G.. We are chosen to be holy.
In Eph. 1:4 Paul writes that God chose us before the foundation of the world to be holy and blameless. A remarkable thought.
H.. We are called to a holy life.
1 Thess. 4:7 teaches us that God did not us to be impure, but to live a holy life.
Heb. 12:14 says that we are to make every effort to live in peace with everyone and to be holy. One strong way to live a holy life is to be at peace with everyone.
In 1 Pet. 1:15-16, Peter says that since God who called us is holy, so we are to be holy in all you do.
I.. We are must serve God in holiness.
Luke 1:74-75 says that we were rescued from the hands of the enemies for a purpose: to serve him without fear, in holiness and righteousness.
J.. We must purify ourselves in holiness.
In 2 Cor. 7:1, Paul quotes a series of OT verses that talk about coming out from the world and unclean things. Therefore, he concludes, we are to purify ourselves from contamination in body and spirit, perfecting (or maturing or completing) our lives in holiness out of reverential awe of the Lord.
K.. We will be presented to God as holy.
Col. 1:22 teaches us that Christ bought us with his body, so he can present us holy and unblemished and free from accusation. This means that at the end of the age, his work in us will be complete. And “free from accusation” means that we have not achieved sinless, moral perfection, but our neighbors cannot point at our unrighteousness in our social behavior.

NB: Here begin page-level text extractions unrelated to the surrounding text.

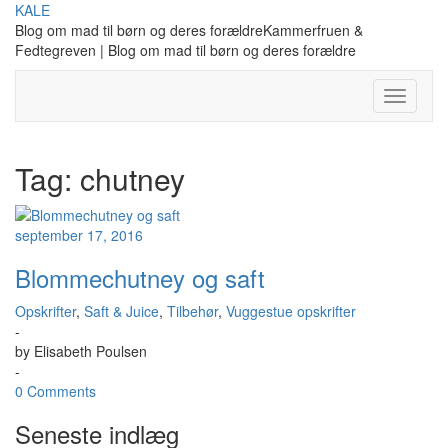
Skip
KALE
to
Blog om mad til børn og deres forældreKammerfruen &
content
Fedtegreven | Blog om mad til børn og deres forældre
Toggle
Navigati
Tag:
chutney
september 17, 2016
Blommechutney og saft
Opskrifter
,
Saft & Juice
,
Tilbehør
,
Vuggestue opskrifter
-
by
Elisabeth Poulsen
-
0 Comments
Seneste indlæg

How can I grow in Christ with this information?
Being holy in Christ means you are positionally and experientially holy, in the sense of being transferred from the kingdom of darkness to the kingdom of God’s beloved Son (Col. 1:13). He positions you to be holy or sanctified by your being in him. And when he fills you with his Holy Spirit, you experience sanctification or holiness on a much deeper level, day by day.
Stated differently, your perfection is positional because his sacrifice on the cross is perfect, and now you are positioned in Christ. And so for the rest of your life you will work out what the Spirit worked in. You can experience his (not your) perfection, as you grow in him.
It works out like this (1 Cor 1:30):
Positional or declarative: Christ has become your sanctification or holiness (or perfection).
Experiential: Christ works out in you his sanctification or his holiness (or his perfection) daily.
The positional and experiential happen at the same time. If you have any perfection in you, it is Christ alone living in you through the Spirit, not you. And now he is working in you to make you more like him. There is daily progress in the process.
In other words,
Initial sanctification ≠ Sinless, moral perfection
There’s progress in the process, until you die or when the Lord returns. Only then will you have sinless perfection.